The evidence presented in the justice of the peace court in the
present case is not before us. But from the answer filed by the
defendants in the Court of First Instance and plaintiff’s reply
thereto, it is evident that plaintiff’s pretended right to the
possession of the property in dispute ultimately rests upon his claim
of ownership, a claim based upon a purported contract of sale with
right of repurchase admittedly signed by defendants but claimed by them
to be a mere Simulation to cloak a mortgage obligation tainted with
usury. If this contract was really a sale subject to repurchase and the
repurchase has, as alleged by the plaintiff, not been made within the
time stipulated, plaintiff would already be the owner of the property
sold and, as such, entitled to its possession.
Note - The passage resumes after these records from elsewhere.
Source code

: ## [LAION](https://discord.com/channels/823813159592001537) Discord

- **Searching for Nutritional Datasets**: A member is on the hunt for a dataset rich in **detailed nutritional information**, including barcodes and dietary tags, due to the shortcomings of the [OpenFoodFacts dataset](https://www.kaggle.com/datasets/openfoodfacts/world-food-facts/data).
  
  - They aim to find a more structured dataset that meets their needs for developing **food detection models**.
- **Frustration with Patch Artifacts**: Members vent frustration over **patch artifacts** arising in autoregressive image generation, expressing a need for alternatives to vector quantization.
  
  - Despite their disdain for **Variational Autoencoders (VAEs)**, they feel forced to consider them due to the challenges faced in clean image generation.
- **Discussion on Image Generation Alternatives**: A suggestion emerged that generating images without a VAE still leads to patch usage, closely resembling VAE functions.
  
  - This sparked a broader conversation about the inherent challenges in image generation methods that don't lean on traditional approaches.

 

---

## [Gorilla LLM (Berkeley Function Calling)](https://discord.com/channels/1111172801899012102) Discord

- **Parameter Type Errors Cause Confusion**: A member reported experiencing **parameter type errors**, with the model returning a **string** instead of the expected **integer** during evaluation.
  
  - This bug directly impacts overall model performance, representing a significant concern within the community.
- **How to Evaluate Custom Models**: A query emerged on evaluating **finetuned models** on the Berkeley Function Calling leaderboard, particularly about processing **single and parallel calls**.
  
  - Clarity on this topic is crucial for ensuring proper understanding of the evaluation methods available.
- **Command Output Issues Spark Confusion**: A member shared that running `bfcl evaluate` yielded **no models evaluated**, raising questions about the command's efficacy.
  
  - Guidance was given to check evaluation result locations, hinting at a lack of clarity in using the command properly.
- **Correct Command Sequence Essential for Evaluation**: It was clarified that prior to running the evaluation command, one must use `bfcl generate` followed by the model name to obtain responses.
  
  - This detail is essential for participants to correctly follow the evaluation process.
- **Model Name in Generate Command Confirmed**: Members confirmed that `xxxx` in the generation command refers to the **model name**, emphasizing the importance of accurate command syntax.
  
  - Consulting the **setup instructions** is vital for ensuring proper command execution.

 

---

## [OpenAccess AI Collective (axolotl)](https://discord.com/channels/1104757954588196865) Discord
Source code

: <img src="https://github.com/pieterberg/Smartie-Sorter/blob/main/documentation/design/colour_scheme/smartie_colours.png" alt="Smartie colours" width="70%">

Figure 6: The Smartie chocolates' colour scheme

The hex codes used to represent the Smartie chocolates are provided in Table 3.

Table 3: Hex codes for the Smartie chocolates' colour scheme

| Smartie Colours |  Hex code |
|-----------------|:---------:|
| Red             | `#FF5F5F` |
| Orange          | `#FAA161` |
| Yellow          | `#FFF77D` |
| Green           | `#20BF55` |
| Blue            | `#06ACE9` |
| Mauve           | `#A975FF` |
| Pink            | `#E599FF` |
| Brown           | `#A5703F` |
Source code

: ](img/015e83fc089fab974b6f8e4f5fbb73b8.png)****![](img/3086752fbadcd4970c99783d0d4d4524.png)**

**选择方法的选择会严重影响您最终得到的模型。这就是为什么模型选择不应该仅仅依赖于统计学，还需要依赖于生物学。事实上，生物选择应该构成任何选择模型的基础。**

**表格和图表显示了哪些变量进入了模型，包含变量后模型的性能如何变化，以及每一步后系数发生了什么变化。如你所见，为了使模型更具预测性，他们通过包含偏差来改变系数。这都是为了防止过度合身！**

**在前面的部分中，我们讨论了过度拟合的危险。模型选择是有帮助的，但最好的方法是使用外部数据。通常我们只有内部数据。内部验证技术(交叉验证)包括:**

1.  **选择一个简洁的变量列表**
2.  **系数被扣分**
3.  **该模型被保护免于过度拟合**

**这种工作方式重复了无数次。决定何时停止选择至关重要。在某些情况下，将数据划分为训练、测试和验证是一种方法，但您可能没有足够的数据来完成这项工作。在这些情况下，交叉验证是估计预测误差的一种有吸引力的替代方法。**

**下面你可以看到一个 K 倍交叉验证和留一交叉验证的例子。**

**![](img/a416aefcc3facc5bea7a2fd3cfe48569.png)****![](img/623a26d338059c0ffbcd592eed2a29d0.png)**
On the other hand, if
the contract was, as defendants claim, in reality a mere mortgage, then
the defendants would still be the owner of the property and could not,
therefore, be regarded as mere lessees. In the final analysis then, the
case hinges on a question of ownership and is for that reason not
cognizable by the justice of the peace court.

The case at bar is to be distinguished from that of Sevilla vs.
Tolentino, 51 Phil., 333, cited by the learned trial judge in the order
appealed from. In that case, defendant was deemed to have impliedly
admitted being lessee of the property in dispute and could not for that
reason be allowed to claim ownership thereof in the same action. Such
is not the situation of the present defendants, who have in their
answer denied the alleged lease.

As the justice of the peace court of Hagonoy had no jurisdiction to
try the case on the merits, the order appealed from remanding the case
to that court must be, as it is hereby, revoked; and, in accord with
the precedent established in Cruz et al. vs. Garcia et al, 45 Off. Gaz.
227, and the decisions therein cited, the case is ordered returned to
the Court of First Instance of Bulacan for that court to proceed with
the trial in the exercise of its original jurisdiction. With costs
against the appellee.

Paras, C. J., Pablo, Bengzon, Padilla, Montemayor, Jugo, Bautista Angelo, and Labrador, JJ., concur.